Gmail suspendu en Iran

par Camille Gévaudan
publié le 11 février 2010 à 17h05

La fête bat son plein en Iran. Alors que plusieurs rassemblements officiels sont organisés pour le 31e anniversaire de la révolution islamique , l'organisation des manifestations opposantes est soigneusement entravée. «Certaines compagnies de téléphonie mobile , selon Reporters sans frontières , ne permettent plus d'envoyer des SMS.» Au moins neuf journalistes auraient été arrêtés puis «transférés dans des lieux inconnus» , et le réseau Internet est fortement «perturbé» depuis cinq jours déjà. Pour couronner le tout, l'Agence iranienne des télécommunications a annoncé la suspension permanente et définitive de Gmail, la messagerie de Google.

Il ne faut y voir aucune volonté d'étouffer les conversations électroniques incontrôlées ni de restreindre la liberté d'expression des citoyens iraniens, bien entendu. Selon les propos de l'agence rapportés par le Wall Street Journal , le blocage de Gmail aurait des motivations économiques. Téhéran compte lancer prochainement un nouveau service national de messagerie, pour «stimuler le développement local des technologies Internet et instaurer la confiance entre le peuple et le gouvernement» . En guise de confiance, le gouvernement disposerait alors d' «un accès à tout le contenu des messages qui y transitent , explique au WSJ Richard Stiennon, fondateur de la société de sécurité américaine IT-Harvest. Il pourra réprimer les opposants et ceux qui menacent le gouvernement.»

Hier soir, un porte-parole de Google disait avoir effectivement constaté une forte baisse de trafic dans la circulation des e-mails iraniens, et garantissait, après vérification de leurs réseaux, que les difficultés techniques ne provenaient pas de Mountain View. Des retours d'utilisateurs iraniens leur auraient confirmé que Gmail n'était plus accessible.
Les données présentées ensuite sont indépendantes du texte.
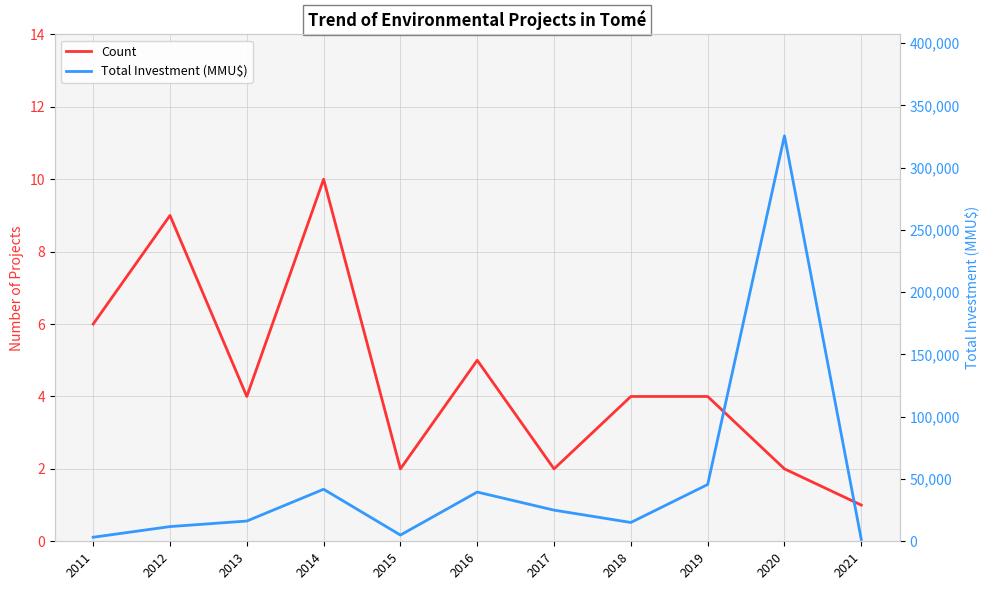

At which category does Total Investment (MMU$) reach its first local peak?

2014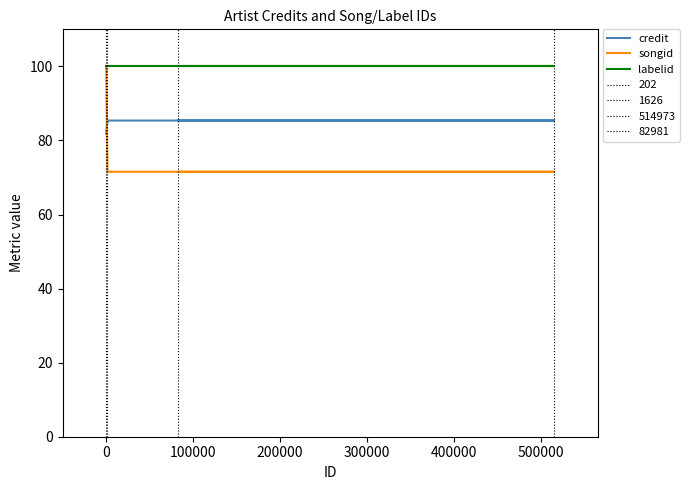

What position from the left is 0?

2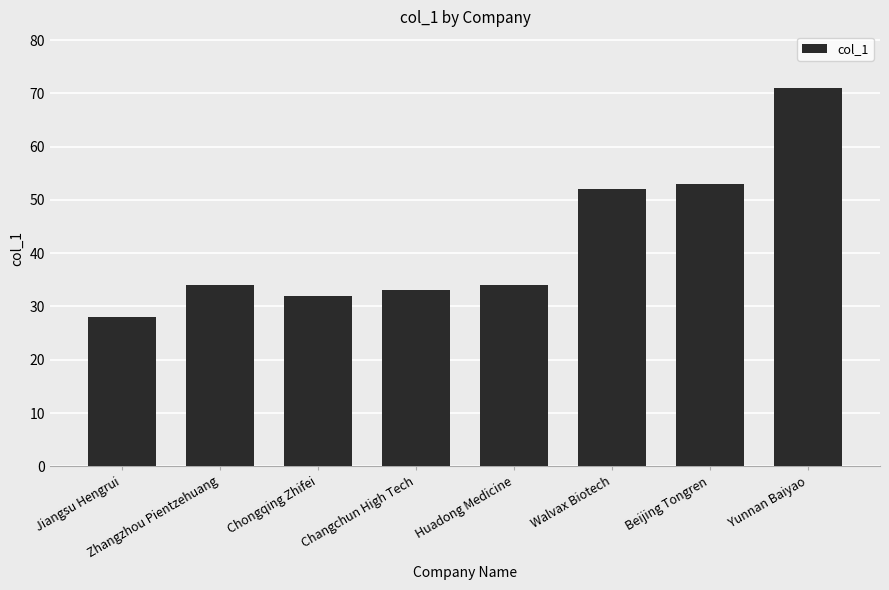

The chart shows a value of 34 at Zhangzhou Pientzehuang. True or false?

True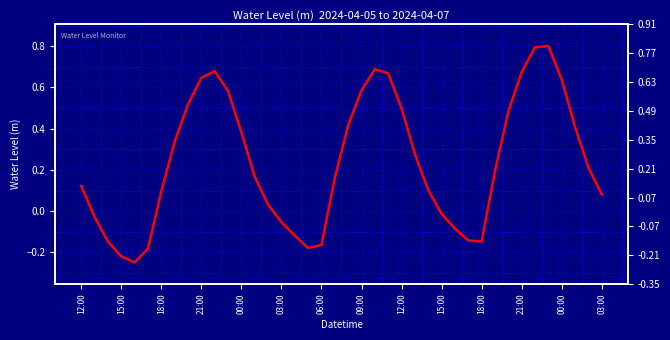

At which label does the data first exceed 0?

12:00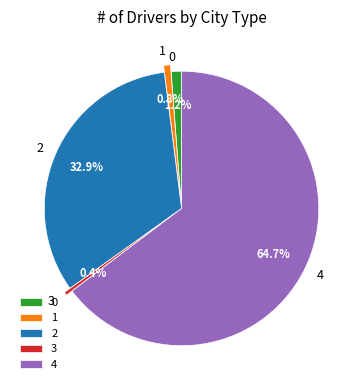

Between 1 and 4, which is larger?

4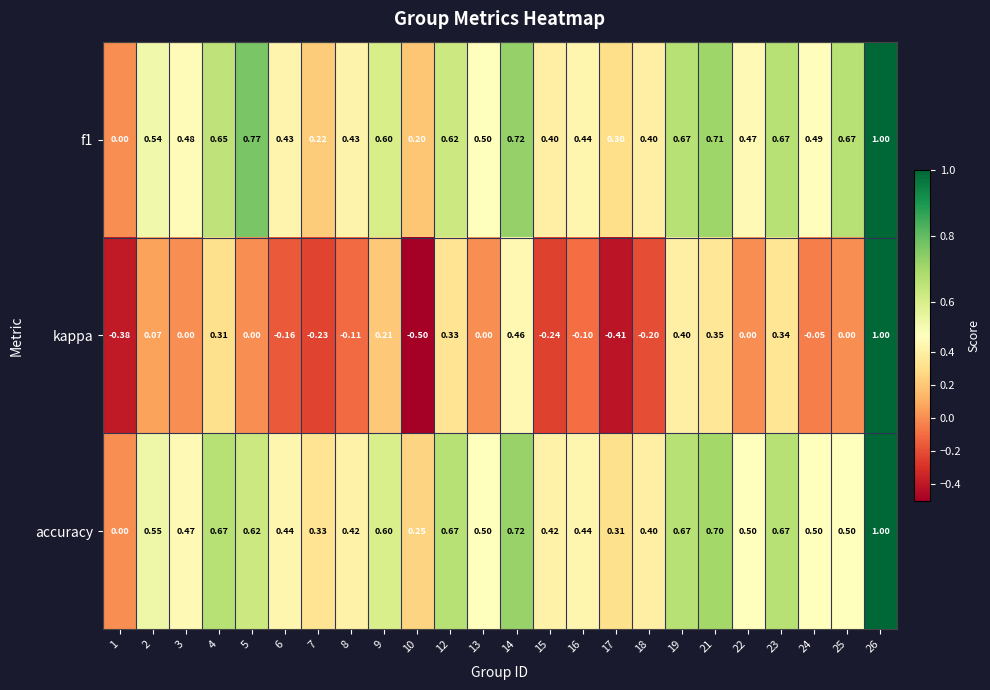

How many distinct data groups are displayed?

3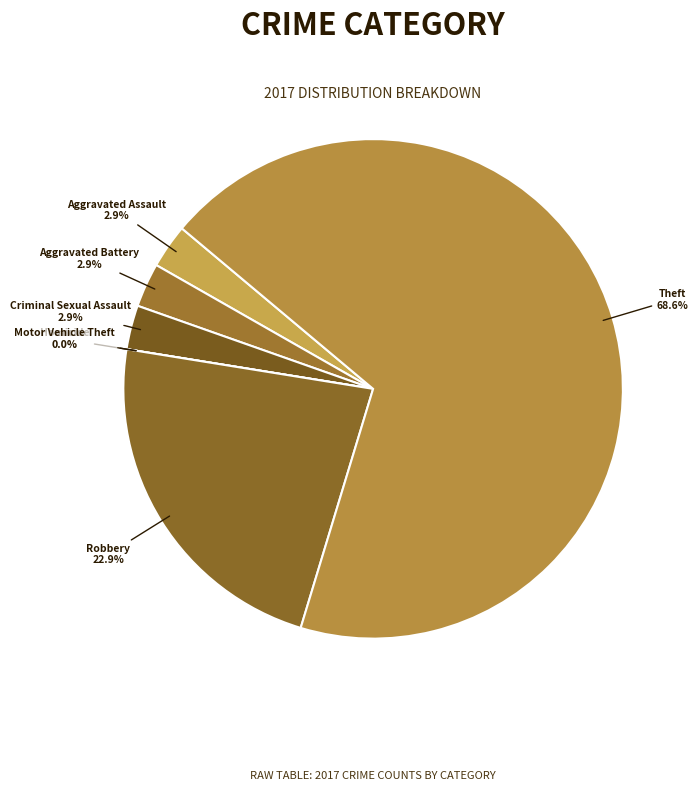

To the nearest percent, what is the difference between the Theft and Aggravated Assault slice percentages?

66%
Les autres services de messagerie utilisés en Iran ne semblent pas menacés pour l'instant, du fait de leur moindre popularité. C'est Gmail qui occupe actuellement la première place sur le marché, après avoir doublé Yahoo! en 2009. «Les internautes croient Google plus sécurisé, ou moins facilement infiltrable par les censeurs du gouvernement» , explique le militant Nikahang Kowsar. Cette opinion pourra être renforcée par le récent accord prévoyant une collaboration entre l' Agence de sécurité nationale américaine et Google, en vue d'améliorer la sécurité de ses réseaux. La NSA devrait notamment assurer une meilleure protection des utilisateurs de Google, sans pour cela accéder à leur requêtes ou au contenu de leurs échanges.

La réaction du département d'État américain a été pour le moins optimiste : «Les murs virtuels ne fonctionneront pas plus au 21e siècle que les murs physiques n'ont fonctionné au 20e siècle. Le citoyens iraniens sont dynamiques et déterminés ; ils trouveront le moyen de contourner les obstacles que le gouvernement place sur leur chemin.»